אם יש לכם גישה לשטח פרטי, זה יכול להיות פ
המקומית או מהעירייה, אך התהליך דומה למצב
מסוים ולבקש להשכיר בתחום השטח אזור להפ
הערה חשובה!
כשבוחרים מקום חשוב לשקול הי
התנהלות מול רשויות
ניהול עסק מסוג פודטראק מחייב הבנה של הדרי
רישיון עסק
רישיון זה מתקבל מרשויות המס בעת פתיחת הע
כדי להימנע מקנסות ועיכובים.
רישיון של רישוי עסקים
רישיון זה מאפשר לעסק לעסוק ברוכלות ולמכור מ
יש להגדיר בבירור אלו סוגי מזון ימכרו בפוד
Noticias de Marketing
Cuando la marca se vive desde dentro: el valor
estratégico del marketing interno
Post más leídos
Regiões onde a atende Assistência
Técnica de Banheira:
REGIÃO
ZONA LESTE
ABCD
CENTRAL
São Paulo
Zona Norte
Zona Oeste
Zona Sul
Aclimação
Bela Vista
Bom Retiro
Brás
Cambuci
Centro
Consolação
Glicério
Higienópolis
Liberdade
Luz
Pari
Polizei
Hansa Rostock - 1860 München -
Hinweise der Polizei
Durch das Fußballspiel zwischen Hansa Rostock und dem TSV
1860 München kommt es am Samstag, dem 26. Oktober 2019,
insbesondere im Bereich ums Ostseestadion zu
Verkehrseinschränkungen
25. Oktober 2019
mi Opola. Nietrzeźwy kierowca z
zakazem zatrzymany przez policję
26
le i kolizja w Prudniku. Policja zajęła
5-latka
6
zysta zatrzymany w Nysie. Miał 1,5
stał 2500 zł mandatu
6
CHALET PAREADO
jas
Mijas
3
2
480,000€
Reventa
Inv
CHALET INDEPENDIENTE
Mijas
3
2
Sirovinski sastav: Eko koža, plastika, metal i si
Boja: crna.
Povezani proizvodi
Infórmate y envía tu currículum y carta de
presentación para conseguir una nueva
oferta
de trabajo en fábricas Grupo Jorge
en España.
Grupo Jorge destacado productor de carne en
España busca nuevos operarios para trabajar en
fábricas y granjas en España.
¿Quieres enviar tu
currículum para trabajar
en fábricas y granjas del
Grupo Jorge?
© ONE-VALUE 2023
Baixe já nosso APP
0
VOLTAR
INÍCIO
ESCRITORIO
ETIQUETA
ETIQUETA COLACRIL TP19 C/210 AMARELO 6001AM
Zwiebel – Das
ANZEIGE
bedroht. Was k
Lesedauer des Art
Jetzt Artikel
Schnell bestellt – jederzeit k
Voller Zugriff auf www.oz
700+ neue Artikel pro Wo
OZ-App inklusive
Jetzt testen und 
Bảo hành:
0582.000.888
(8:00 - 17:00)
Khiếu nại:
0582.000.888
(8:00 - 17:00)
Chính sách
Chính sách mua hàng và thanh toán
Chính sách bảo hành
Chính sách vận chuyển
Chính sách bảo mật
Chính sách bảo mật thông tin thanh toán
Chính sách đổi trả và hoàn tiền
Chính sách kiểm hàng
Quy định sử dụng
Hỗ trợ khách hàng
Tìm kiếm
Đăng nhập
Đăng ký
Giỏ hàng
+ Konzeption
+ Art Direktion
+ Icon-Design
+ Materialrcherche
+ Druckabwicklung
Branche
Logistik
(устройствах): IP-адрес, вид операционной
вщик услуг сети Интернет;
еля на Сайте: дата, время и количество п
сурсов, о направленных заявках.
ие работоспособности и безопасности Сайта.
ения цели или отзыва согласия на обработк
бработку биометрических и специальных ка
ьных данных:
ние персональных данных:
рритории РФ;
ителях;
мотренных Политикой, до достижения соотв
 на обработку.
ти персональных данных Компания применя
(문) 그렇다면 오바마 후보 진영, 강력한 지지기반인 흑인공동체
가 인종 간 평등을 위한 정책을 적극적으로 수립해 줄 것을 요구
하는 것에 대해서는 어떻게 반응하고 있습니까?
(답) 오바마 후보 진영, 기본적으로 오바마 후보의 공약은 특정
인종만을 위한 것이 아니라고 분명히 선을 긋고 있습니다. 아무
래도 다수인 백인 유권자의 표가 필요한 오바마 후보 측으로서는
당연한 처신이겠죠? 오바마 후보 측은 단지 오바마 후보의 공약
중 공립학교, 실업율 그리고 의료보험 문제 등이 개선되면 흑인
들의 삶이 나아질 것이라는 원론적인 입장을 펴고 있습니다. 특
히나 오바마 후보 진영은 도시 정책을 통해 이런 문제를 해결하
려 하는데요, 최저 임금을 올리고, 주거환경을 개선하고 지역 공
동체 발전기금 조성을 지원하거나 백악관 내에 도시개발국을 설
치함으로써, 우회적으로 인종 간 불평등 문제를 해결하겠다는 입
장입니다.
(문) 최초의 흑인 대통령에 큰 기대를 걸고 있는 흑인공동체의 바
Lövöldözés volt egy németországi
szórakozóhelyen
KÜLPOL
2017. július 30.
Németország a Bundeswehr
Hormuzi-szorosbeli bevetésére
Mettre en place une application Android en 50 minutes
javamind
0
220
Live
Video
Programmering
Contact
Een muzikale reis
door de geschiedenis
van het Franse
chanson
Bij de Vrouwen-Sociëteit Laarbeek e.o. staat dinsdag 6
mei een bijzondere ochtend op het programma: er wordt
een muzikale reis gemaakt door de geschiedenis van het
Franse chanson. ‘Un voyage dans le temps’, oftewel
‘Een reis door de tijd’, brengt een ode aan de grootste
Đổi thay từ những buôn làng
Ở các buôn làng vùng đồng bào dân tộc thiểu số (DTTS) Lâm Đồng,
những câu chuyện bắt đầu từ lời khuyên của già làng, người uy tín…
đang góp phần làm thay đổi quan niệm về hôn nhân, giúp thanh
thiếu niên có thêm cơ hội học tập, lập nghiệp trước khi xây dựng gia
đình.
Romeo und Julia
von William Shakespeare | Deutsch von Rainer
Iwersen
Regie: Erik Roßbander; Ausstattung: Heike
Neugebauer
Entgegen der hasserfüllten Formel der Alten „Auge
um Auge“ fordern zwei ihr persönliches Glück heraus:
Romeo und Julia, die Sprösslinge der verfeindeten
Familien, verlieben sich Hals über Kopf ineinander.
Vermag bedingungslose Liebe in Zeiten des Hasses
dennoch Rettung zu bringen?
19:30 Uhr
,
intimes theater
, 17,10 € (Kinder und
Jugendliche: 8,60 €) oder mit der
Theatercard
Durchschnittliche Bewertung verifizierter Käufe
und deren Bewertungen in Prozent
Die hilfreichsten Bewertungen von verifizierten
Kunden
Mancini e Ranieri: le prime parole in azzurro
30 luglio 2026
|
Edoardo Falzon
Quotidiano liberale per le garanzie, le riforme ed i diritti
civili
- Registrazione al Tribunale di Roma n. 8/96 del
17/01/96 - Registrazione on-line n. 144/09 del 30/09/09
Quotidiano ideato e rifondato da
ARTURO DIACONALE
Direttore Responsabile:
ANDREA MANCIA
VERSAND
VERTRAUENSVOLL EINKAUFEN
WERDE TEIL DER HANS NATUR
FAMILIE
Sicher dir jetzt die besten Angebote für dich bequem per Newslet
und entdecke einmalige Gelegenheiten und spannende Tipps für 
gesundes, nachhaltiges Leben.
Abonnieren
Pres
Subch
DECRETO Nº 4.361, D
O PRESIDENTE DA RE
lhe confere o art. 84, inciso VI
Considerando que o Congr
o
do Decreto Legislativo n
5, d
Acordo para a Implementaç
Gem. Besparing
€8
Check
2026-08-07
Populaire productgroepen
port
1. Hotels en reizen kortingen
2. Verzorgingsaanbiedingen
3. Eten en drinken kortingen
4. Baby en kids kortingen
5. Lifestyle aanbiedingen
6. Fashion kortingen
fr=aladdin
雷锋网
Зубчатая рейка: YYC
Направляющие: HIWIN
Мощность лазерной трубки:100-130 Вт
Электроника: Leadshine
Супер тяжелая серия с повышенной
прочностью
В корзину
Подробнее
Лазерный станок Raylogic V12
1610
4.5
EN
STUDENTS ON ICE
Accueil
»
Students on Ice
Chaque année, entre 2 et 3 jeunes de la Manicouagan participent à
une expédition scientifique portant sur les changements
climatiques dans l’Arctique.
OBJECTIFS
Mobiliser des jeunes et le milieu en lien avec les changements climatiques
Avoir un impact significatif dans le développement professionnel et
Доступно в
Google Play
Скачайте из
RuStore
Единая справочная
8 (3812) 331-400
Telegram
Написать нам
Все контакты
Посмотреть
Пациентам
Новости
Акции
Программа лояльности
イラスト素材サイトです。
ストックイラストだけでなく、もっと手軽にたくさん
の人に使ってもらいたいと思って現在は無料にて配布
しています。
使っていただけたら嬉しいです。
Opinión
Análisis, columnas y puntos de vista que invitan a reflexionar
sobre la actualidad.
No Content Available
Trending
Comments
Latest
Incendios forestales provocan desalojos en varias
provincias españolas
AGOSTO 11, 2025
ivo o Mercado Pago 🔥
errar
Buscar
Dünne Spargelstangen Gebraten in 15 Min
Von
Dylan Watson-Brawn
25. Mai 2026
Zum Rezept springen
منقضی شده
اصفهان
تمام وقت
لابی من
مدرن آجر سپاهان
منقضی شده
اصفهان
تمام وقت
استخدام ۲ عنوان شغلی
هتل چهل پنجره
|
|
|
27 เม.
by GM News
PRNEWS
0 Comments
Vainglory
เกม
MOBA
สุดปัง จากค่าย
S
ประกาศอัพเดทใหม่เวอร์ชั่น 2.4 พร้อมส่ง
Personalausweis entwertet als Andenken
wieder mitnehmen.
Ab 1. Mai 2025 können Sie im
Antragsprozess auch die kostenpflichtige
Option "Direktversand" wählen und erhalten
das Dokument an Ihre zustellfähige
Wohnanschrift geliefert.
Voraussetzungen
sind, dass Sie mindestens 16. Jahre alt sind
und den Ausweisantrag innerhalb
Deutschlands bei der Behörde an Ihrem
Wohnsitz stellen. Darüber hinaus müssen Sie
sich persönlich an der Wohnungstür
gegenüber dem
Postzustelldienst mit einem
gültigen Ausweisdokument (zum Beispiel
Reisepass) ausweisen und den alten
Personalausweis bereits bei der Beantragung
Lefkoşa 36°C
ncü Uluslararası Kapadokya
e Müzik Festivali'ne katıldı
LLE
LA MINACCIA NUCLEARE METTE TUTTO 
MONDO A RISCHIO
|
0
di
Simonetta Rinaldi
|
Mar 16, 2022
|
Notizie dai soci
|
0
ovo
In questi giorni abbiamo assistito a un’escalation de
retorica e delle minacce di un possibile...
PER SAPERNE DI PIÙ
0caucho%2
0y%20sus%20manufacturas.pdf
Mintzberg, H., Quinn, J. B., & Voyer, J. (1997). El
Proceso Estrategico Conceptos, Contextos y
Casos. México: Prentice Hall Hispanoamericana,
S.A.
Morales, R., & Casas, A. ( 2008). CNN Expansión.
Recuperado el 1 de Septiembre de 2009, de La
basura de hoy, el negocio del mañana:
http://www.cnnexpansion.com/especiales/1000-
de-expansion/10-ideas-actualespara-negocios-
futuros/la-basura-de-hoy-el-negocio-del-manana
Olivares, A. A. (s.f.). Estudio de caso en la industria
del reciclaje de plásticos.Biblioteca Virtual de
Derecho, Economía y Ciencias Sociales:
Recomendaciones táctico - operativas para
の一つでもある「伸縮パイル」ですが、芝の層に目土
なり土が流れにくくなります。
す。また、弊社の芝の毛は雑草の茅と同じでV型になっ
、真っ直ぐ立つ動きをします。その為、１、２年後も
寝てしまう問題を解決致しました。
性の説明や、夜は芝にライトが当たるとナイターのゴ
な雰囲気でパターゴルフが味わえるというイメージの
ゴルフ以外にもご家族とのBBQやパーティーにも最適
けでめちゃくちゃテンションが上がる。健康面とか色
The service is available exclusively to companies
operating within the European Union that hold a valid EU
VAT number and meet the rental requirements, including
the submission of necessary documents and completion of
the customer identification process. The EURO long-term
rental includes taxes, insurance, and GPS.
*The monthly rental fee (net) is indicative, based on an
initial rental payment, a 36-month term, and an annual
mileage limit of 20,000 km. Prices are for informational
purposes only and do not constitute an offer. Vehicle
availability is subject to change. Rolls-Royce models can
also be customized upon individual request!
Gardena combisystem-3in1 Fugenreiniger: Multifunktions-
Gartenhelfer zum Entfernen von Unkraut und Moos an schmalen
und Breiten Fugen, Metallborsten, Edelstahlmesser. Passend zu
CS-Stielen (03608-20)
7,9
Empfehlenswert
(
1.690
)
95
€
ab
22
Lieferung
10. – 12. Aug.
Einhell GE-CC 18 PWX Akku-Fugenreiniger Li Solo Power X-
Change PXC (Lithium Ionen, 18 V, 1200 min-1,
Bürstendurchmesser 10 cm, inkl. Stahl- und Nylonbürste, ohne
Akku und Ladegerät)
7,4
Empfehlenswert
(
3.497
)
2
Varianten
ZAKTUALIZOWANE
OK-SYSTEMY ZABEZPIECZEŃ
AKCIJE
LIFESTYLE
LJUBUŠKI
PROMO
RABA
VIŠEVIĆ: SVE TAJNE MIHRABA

----------------

What is expected:
Go through the entries and copy each line holding the string "thanh".

Written solution:
Chính sách mua hàng và thanh toán
Chính sách bảo mật thông tin thanh toán
đang góp phần làm thay đổi quan niệm về hôn nhân, giúp thanh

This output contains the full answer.